The football club "Polissya" congratulated Nelli Butkevych, the mother of the club’s president Hennadiy Butkevych, on her 90th birthday. Ukrainian dissidents report that she used methods of punitive medicine in the USSR.
"Nelli Butkevych remains a sincere and dedicated fan of ’Polissya.’ We sincerely admire your love for football, your constant presence at matches, and the support you provide to the team in any weather and at any time," — reads the congratulatory message.
Writers and artists encountered Nelli Butkevych in Dnipro
Former editor of the sports website Tribuna.com Volodymyr Harets shared on the social network X quotes from Ukrainian dissidents about Nelli Butkevych’s actions. She may have managed punitive psychiatry in Dnipro.
Here, Polissya congratulates Butkevych’s mother on her 90th birthday. It brings tears to the eyes.It’s a pity that dissidents won’t read about the former head of punitive psychiatry in Dnipro. They also have vivid quotes.Yosyp Terelya: «Sadist Butkevych prescribed me everything her little head could come up with»1/5 pic.twitter.com/EQRt1IUMO8
— Volodymyr Harets (@VHarets) September 17, 2025Writer and artist Yosyp Terelya, while in the Dnipropetrovsk special prison RB YaE-308, encountered Butkevych. According to him, she was then the head of the third department, and they called her "Lieutenant-Communist Nelya Butkevych."
"From the first moments, I felt the horror of my situation. Sadist Butkevych prescribed me everything her little head could come up with. Throughout the entire year of 1978, I was subjected to all kinds of abuse, treatment, and terror," — he writes in his memoirs.
And a teacher and war veteran named Sereda complained to Butkevych about orderlies who were robbing patients. Butkevych called the foreman and gave the order to "give the slanderer a good lesson." The orderlies dragged him to the toilet and killed him during the beating.
An active participant in the Ukrainian national liberation movement, Petro Lutsyk, a prisoner with a 32-year sentence, recounted how Butkevych prescribed him various medications for a long time. The dissident quotes a fragment of a dialogue with her.
"You’re getting the little pills, right? – Yes, I am. – And how are they? – No effect. – But still – how? I want to know. It’s like my head is stuffed with cotton."
Petro Lutsyk died in 2006, and Yosyp Terelya — in 2009.
What else is Doctor Nelli Butkevych known for?
About the application of punitive medicine under Nelli Butkevych’s leadership, public activist from Mykolaiv Anatoliy Ilchenko spoke. Doctors in Dnipropetrovsk diagnosed him with paranoid schizophrenia and sent him for forced treatment.

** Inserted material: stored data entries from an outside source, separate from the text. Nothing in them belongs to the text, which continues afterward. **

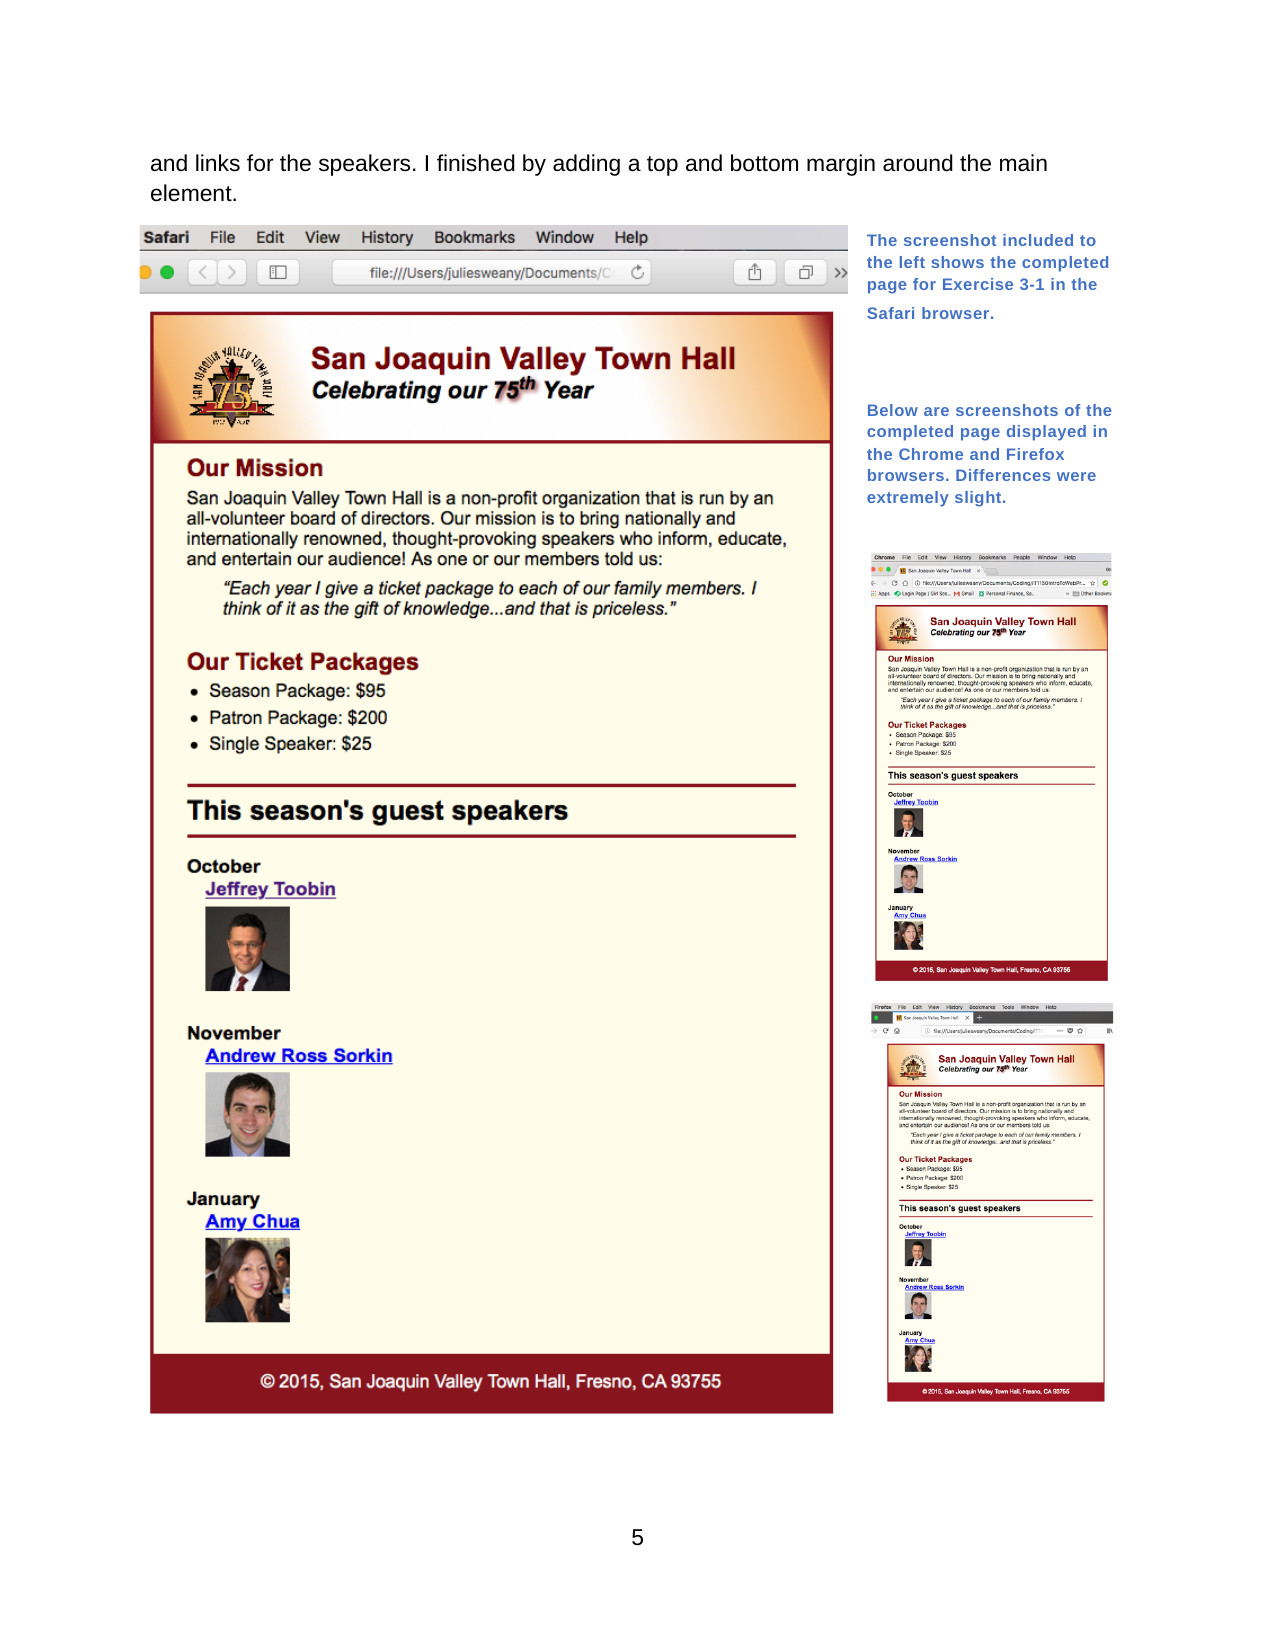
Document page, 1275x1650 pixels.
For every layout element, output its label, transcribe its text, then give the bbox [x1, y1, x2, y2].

picture [871, 1003, 1113, 1403]
picture [871, 553, 1112, 986]
text Below are screenshots of the completed page displayed in the Chrome and Firefox browsers. Differences were extremely slight. [848, 400, 1125, 507]
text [150, 150, 1125, 207]
text The screenshot included to the left shows the completed page for Exercise 3-1 in the Safari browser. [848, 231, 1125, 324]
picture [139, 225, 848, 1424]
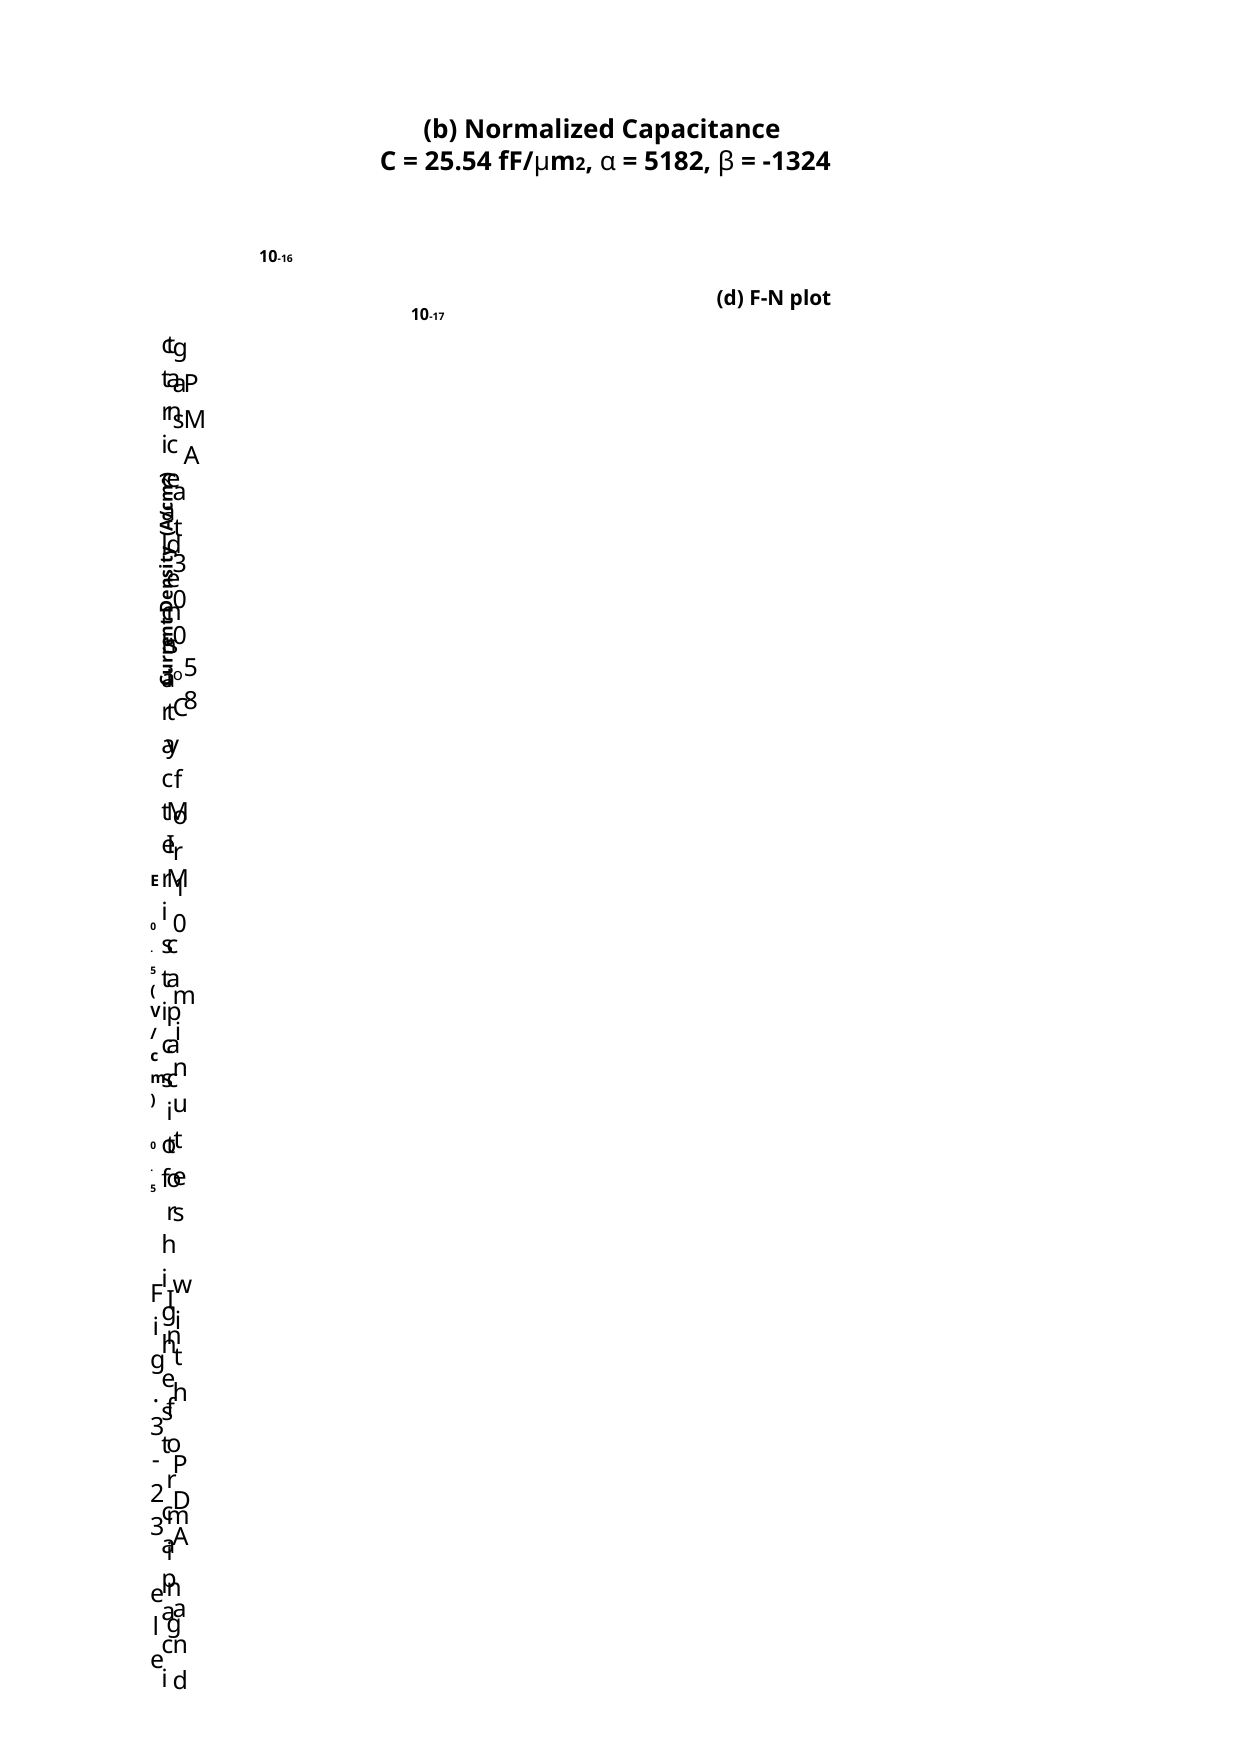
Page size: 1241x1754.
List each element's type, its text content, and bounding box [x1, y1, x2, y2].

text In forming gas at 300oC for 10 minutes with PDA and PMA [166, 1539, 183, 1612]
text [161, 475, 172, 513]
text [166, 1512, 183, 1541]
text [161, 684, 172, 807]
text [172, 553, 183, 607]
text (b) Normalized Capacitance C = 25.54 fF/μm2, α = 5182, β = -1324 [180, 113, 1030, 176]
text In forming gas at 300oC for 10 minutes with PDA and PMA [166, 1389, 183, 1518]
text Fig.3-23 electrical characteristics of highest capacitance density MIM capacitor [161, 805, 172, 974]
table_header 10-17 [193, 276, 662, 323]
text 58 [183, 616, 194, 698]
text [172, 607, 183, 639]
text In forming gas at 300oC for 10 minutes with PDA and PMA [172, 327, 194, 555]
text In forming gas at 300oC for 10 minutes with PDA and PMA [172, 876, 183, 1073]
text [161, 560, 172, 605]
text In forming gas at 300oC for 10 minutes with PDA and PMA [166, 1615, 183, 1697]
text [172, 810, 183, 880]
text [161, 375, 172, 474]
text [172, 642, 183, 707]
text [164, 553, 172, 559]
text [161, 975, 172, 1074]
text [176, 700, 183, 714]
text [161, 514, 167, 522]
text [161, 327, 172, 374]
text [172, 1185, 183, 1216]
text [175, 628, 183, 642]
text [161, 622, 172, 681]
text 10-16 [259, 244, 1090, 267]
text In forming gas at 300oC for 10 minutes with PDA and PMA [172, 1064, 183, 1174]
text In forming gas at 300oC for 10 minutes with PDA and PMA [172, 708, 183, 812]
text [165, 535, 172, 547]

Ilchenko asked Butkevych not to prescribe treatment for 2–3 weeks so that during this period she could understand his normal condition. In response, the doctor said: "You are dangerous precisely because you do not consider yourself sick. You do not understand that you are ill. And therefore, you can cause a lot of harm. You do not realize your situation."
"She prescribed me chlorpromazine with magnesium in the morning and evening. They injected me — unbearable pain, I couldn’t sleep until midnight. In the morning, they injected the other buttock. The pain was excruciating, I was lying on my side, on my stomach. During rounds – Nelya Mykhailivna comes in. I ask her to cancel the injections because it hurts so much. She says: ’Anatoliy Ilchenko, you haven’t been treated at all yet.’ And they continue," — he recalls.
Later, Ilchenko was prescribed a course of insulin therapy, with the dosage increasing daily.